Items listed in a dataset

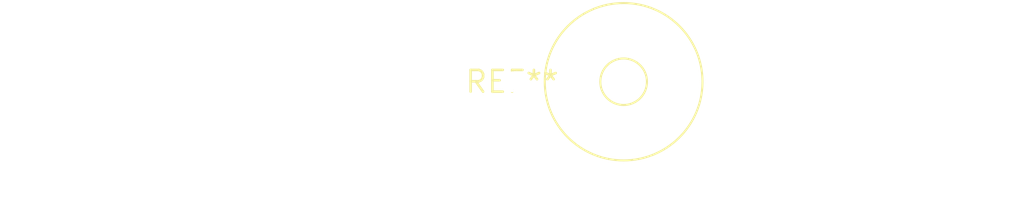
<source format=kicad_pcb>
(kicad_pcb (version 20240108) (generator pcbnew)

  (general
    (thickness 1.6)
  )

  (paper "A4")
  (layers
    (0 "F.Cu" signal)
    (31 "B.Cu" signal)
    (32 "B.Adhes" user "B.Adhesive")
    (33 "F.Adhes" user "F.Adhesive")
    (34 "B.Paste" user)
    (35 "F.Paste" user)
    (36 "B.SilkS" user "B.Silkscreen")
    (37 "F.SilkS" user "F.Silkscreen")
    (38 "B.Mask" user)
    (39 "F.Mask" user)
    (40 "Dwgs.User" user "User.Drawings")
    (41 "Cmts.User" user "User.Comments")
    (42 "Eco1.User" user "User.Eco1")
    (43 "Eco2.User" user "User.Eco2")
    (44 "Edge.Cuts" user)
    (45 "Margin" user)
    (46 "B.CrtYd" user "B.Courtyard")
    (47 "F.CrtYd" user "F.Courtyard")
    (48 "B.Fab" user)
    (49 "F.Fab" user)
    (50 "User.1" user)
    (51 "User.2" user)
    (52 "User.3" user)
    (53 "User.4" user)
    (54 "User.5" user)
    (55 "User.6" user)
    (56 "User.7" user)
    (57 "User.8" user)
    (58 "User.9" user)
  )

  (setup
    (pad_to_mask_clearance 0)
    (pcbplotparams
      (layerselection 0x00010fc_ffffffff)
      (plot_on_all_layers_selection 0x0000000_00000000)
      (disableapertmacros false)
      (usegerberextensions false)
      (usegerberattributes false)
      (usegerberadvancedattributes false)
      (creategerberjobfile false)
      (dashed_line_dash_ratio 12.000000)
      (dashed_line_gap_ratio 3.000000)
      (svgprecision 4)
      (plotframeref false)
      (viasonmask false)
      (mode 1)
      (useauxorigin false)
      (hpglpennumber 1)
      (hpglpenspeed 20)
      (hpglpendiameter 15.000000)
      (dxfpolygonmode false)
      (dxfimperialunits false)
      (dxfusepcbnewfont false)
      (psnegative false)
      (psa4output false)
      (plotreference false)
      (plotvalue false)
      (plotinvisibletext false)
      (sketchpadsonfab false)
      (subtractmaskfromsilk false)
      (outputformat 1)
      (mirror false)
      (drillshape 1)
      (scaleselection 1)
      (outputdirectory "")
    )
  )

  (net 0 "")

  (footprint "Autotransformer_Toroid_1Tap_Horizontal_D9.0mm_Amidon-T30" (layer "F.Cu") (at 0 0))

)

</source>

» **ASSIGNED TASK**
Using the records above, give the number of lines in which the word "Adhesive" occurs, and nothing else.

» **OUTPUT FOR THIS EXERCISE**
2